BRANO DELL'ESERCIZIO:
+--
Fred Charap – Muri sospesi
Cadeau di Man Ray è uno dei primi oggetti dadaisti realizzati, un ferro da stiro al quale sono applicati 14 chiodi che ne modificano la funzione per la quale era stato costruito, facendolo diventare una opera d’arte. Con le dovute differenze, l’operazione che ho compiuto nell’allestire i muri di Charap, è irriverentemente analoga.
Comunicato stampa
Fred Charap, Muri sospesi
Fondazione Sensus Firenze
Cadeau di Man Ray è uno dei primi oggetti dadaisti realizzati, un ferro da stiro al quale sono applicati 14 chiodi che ne modificano la funzione per la quale era stato costruito, facendolo diventare una opera d'arte.
Con le dovute differenze, l'operazione che ho compiuto nell'allestire i muri di Charap, è irriverentemente analoga.
La pesantezza dei manufatti artistici nella sembianza di pesanti e arcaici muri viene ribaltata con la semplice trovata di staccarli dal suolo, privandoli così della inerzia gravitazionale loro propria.
Realmente questi muri si espandono in verticale come volessero costruire delle torri di vedetta, come volessero, babilonicamente, aspirare all'altezza verso il firmamento.
+--
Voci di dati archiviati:
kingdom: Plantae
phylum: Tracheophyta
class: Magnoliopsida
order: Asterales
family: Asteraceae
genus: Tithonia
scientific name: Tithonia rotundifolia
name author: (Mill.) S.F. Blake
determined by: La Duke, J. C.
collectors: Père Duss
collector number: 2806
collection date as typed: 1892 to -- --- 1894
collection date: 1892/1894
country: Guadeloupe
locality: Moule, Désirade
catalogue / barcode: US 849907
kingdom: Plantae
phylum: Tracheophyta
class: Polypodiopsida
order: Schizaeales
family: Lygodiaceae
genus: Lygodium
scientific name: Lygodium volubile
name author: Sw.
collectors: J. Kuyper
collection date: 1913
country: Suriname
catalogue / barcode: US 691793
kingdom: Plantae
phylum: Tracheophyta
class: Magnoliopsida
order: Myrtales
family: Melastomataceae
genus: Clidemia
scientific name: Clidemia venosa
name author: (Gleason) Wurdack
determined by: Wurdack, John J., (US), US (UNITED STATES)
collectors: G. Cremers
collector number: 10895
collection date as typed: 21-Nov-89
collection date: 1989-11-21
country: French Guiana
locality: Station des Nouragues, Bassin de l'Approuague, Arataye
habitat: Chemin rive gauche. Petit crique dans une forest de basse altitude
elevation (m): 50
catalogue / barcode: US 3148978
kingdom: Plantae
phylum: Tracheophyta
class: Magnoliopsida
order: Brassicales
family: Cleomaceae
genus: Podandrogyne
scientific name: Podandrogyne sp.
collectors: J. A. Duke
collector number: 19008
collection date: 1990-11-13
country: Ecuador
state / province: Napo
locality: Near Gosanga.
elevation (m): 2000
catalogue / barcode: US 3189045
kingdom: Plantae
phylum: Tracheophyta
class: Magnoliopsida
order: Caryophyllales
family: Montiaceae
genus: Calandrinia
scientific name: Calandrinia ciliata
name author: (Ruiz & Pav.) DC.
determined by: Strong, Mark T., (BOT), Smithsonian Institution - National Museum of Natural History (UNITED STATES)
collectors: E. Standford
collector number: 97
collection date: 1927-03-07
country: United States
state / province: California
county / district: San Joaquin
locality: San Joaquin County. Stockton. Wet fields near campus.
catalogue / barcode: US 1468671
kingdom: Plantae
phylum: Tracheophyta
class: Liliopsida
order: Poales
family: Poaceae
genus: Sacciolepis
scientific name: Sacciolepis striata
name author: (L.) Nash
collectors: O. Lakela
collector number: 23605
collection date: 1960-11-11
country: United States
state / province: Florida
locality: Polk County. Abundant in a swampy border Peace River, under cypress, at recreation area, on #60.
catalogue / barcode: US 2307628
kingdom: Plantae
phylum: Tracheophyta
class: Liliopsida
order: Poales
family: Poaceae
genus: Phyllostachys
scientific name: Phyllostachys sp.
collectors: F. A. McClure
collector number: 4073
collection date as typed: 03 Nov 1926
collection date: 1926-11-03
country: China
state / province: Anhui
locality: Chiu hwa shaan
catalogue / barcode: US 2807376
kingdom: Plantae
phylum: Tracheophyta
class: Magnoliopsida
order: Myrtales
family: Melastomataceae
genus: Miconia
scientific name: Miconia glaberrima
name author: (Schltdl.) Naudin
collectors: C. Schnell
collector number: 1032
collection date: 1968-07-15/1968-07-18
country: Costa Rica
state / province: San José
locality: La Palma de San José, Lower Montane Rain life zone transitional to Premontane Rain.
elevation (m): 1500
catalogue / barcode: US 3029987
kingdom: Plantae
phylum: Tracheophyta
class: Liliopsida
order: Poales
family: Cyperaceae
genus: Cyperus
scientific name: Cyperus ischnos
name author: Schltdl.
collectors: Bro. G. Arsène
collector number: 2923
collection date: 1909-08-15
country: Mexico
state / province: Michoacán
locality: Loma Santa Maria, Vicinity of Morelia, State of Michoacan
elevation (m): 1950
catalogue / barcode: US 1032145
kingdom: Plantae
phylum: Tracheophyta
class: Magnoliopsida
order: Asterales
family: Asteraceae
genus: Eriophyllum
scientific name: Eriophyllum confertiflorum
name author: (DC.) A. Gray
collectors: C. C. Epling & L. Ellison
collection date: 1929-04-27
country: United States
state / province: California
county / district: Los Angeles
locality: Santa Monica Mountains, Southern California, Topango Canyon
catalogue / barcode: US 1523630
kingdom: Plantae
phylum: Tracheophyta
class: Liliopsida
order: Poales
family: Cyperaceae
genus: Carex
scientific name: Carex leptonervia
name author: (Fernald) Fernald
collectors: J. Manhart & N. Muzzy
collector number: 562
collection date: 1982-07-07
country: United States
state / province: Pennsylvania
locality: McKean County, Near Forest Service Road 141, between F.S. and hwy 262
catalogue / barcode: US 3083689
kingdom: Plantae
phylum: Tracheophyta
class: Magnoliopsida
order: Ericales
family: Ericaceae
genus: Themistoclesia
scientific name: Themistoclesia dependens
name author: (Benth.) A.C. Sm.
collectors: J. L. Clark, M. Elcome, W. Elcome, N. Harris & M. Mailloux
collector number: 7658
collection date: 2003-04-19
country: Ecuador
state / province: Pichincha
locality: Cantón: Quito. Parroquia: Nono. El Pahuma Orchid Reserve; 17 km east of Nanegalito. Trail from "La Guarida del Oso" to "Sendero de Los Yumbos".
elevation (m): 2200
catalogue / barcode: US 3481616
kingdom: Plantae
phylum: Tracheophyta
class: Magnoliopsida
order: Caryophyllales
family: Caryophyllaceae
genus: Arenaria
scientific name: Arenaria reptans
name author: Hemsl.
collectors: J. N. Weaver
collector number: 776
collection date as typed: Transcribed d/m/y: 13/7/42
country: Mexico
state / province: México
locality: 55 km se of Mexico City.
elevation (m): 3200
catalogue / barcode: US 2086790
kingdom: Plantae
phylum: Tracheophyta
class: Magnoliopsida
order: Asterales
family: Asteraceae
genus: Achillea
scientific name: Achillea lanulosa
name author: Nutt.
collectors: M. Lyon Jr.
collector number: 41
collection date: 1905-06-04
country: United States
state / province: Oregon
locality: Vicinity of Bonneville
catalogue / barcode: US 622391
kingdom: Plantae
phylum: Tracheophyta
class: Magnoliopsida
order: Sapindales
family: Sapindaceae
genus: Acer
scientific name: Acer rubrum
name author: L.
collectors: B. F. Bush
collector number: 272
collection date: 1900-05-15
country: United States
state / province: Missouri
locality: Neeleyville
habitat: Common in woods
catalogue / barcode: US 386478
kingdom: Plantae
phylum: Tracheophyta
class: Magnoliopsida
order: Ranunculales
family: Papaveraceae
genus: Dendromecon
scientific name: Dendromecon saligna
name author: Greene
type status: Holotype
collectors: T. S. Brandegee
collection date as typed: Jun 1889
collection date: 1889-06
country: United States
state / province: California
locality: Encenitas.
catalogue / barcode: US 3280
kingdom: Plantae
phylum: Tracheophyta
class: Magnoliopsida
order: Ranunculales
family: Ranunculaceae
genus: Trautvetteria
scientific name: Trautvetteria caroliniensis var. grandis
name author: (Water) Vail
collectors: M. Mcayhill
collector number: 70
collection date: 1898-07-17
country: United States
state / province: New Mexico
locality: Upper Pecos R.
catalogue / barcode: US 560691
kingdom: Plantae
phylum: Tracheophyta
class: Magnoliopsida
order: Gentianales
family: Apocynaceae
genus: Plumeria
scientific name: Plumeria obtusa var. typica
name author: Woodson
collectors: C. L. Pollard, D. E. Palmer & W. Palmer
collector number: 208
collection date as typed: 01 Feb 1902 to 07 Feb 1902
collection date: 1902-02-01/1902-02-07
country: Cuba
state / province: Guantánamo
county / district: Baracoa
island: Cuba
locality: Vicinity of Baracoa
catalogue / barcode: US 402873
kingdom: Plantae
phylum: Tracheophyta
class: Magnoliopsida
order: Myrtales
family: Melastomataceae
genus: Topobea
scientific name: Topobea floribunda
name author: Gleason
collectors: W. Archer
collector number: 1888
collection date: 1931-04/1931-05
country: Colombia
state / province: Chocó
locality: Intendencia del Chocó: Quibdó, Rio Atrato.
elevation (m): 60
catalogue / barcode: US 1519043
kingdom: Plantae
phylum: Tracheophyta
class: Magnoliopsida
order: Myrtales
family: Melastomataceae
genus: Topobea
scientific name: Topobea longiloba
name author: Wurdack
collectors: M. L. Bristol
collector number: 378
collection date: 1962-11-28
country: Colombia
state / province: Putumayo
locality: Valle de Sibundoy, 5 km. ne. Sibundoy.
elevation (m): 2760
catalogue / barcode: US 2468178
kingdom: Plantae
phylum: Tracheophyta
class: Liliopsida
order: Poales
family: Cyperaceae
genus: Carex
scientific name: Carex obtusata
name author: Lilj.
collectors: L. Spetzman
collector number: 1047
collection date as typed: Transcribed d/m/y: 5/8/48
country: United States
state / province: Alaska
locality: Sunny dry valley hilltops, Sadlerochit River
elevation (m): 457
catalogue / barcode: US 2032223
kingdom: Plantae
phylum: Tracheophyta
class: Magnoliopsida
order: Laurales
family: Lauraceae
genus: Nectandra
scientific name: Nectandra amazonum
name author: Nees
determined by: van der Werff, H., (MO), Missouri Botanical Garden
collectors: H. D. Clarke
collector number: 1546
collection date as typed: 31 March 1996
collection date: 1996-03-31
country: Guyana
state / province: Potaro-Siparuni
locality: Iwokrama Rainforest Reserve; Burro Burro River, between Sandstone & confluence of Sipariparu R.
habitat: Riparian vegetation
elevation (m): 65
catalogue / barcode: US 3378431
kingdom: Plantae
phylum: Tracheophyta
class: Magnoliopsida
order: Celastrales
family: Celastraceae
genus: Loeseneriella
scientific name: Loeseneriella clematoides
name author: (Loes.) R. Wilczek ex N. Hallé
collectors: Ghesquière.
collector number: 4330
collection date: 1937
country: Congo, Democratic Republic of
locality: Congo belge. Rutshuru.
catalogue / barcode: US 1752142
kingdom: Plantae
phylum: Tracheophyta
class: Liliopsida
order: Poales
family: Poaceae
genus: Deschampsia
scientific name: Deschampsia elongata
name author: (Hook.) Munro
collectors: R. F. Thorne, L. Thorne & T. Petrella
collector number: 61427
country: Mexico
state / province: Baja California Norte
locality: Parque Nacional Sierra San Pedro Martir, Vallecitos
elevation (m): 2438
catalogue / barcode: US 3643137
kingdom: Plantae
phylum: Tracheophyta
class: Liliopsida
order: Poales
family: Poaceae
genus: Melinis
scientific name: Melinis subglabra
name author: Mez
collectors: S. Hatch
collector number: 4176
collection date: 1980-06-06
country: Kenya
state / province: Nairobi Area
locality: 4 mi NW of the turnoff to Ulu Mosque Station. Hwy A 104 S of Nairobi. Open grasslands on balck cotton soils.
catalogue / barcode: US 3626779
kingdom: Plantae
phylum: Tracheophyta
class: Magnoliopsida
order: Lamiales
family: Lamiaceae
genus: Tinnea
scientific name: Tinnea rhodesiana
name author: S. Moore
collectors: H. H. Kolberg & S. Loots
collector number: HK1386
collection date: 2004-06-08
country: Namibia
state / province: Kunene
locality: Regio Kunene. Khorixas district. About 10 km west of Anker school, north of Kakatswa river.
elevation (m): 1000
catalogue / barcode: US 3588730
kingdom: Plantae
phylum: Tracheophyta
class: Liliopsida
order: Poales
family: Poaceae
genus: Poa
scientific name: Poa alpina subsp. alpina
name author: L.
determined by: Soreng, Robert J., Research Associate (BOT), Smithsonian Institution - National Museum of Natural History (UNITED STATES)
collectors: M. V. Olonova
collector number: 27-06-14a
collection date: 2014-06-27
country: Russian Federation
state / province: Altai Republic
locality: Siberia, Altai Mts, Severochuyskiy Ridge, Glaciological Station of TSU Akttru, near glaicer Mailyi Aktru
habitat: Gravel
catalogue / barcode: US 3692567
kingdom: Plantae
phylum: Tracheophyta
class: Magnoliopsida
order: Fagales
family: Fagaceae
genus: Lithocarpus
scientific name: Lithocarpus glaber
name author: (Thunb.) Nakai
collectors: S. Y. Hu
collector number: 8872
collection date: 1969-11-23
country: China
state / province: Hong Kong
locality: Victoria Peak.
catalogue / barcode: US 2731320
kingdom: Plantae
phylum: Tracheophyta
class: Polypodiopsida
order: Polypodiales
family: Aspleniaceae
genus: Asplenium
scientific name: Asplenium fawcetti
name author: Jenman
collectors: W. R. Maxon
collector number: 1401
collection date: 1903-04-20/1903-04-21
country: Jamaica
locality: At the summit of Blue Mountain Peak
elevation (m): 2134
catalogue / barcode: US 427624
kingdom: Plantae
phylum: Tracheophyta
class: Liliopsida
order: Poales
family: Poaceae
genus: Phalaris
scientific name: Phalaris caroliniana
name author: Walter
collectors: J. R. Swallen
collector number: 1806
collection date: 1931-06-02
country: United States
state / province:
+--
COSA FARE:
1) Elenca tutti i nomi propri di persone, opere e istituzioni che compaiono nel comunicato su Fred Charap.
2) Prosegui il comunicato su Fred Charap a partire dalla sua ultima frase.
Le voci provengono da un'altra fonte.

RISPOSTE PER COMPITO:
1) Fred Charap, Man Ray, Cadeau, Muri sospesi, Fondazione Sensus Firenze

2)
Chi osserva questi muri non si trova impedito nel suo andare in avanti, non trova una barriera che impedisca il valicare una frontiera, di superare un confine, ma trova il suggerimento di guardare in alto, di dirigere il suo pensiero verso il cielo e sopratutto verso le stelle che della lontananza amplificano la prospettiva.
Nessun orizzonte è precluso, se si desidera non cogliere il suggerimento implicito nelle porzioni di muro che costituiscono le snelle superfici di Charap, di meditare sulle altezze, si potrà facilmente aggirarle.
Prima di farlo, però, sarà necessario concentrarsi su queste superfici, notare come queste siano posizionate sulle linee architettoniche dello spazio che le ospita, continuandole, modificandone la spazialità o chiudendole ricavandone spazi conclusi o ancora edificandone di nuovi. Quadri scultura usati per edificare nuovi spazi.
Le superfici di questi muri che spesso hanno un fronte ed un retro, ma non uno spessore, sono trattate come fossero un conglomerato di materia, partecipe di elementi atmosferici che ne segnano, con l'aiuto del trascorrere del tempo, le strutture. Si tratta di apporti, sedimenti, concrezioni che rimandano ai due diversi tempi che le percorrono: quello della creazione artistica con i suoi specifici passaggi di trasformazione dovuti alle tecniche usate, il tempo necessario affinché i colori ad olio si secchino o si asciughino parzialmente per poter intervenire con strati successivi che non cedano reciprocamente parte della loro materia, come le velature dei pittori rinascimentali. Ed il secondo è il tempo descritto dalla narrazione e dalla rappresentazione.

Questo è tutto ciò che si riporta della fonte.